- YOUR INSTRUCTIONS -
Write the entries below out again in full. Match every character.

(Data records)
━━━━

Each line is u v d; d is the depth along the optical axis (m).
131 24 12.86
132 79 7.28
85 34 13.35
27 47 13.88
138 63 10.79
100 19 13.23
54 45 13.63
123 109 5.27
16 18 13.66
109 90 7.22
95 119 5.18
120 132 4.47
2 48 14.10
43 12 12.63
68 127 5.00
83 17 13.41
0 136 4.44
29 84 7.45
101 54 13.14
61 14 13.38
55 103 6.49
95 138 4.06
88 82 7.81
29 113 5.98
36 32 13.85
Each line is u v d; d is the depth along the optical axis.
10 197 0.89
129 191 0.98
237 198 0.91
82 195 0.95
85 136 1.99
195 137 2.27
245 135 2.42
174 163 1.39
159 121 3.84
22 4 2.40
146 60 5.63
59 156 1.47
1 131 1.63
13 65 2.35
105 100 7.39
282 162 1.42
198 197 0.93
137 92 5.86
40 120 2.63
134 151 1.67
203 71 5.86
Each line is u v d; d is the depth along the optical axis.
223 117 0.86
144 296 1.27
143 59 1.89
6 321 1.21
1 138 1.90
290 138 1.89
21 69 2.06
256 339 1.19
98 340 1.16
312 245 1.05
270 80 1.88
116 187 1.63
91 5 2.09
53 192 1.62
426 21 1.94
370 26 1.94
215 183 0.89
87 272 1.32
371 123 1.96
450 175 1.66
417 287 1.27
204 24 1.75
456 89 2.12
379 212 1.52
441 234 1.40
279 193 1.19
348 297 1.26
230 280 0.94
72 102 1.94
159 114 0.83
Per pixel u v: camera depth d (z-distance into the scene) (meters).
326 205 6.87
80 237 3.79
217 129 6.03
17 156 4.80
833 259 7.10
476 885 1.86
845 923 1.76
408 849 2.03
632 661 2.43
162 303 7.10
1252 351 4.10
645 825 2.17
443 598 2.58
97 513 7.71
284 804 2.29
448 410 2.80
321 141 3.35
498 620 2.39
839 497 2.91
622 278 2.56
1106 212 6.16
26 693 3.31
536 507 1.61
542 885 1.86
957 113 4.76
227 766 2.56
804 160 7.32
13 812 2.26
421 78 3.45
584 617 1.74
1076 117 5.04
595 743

━━━━

- WRITTEN SOLUTION -
Each line is u v d; d is the depth along the optical axis (m).
131 24 12.86
132 79 7.28
85 34 13.35
27 47 13.88
138 63 10.79
100 19 13.23
54 45 13.63
123 109 5.27
16 18 13.66
109 90 7.22
95 119 5.18
120 132 4.47
2 48 14.10
43 12 12.63
68 127 5.00
83 17 13.41
0 136 4.44
29 84 7.45
101 54 13.14
61 14 13.38
55 103 6.49
95 138 4.06
88 82 7.81
29 113 5.98
36 32 13.85
Each line is u v d; d is the depth along the optical axis.
10 197 0.89
129 191 0.98
237 198 0.91
82 195 0.95
85 136 1.99
195 137 2.27
245 135 2.42
174 163 1.39
159 121 3.84
22 4 2.40
146 60 5.63
59 156 1.47
1 131 1.63
13 65 2.35
105 100 7.39
282 162 1.42
198 197 0.93
137 92 5.86
40 120 2.63
134 151 1.67
203 71 5.86
Each line is u v d; d is the depth along the optical axis.
223 117 0.86
144 296 1.27
143 59 1.89
6 321 1.21
1 138 1.90
290 138 1.89
21 69 2.06
256 339 1.19
98 340 1.16
312 245 1.05
270 80 1.88
116 187 1.63
91 5 2.09
53 192 1.62
426 21 1.94
370 26 1.94
215 183 0.89
87 272 1.32
371 123 1.96
450 175 1.66
417 287 1.27
204 24 1.75
456 89 2.12
379 212 1.52
441 234 1.40
279 193 1.19
348 297 1.26
230 280 0.94
72 102 1.94
159 114 0.83
Per pixel u v: camera depth d (z-distance into the scene) (meters).
326 205 6.87
80 237 3.79
217 129 6.03
17 156 4.80
833 259 7.10
476 885 1.86
845 923 1.76
408 849 2.03
632 661 2.43
162 303 7.10
1252 351 4.10
645 825 2.17
443 598 2.58
97 513 7.71
284 804 2.29
448 410 2.80
321 141 3.35
498 620 2.39
839 497 2.91
622 278 2.56
1106 212 6.16
26 693 3.31
536 507 1.61
542 885 1.86
957 113 4.76
227 766 2.56
804 160 7.32
13 812 2.26
421 78 3.45
584 617 1.74
1076 117 5.04
595 743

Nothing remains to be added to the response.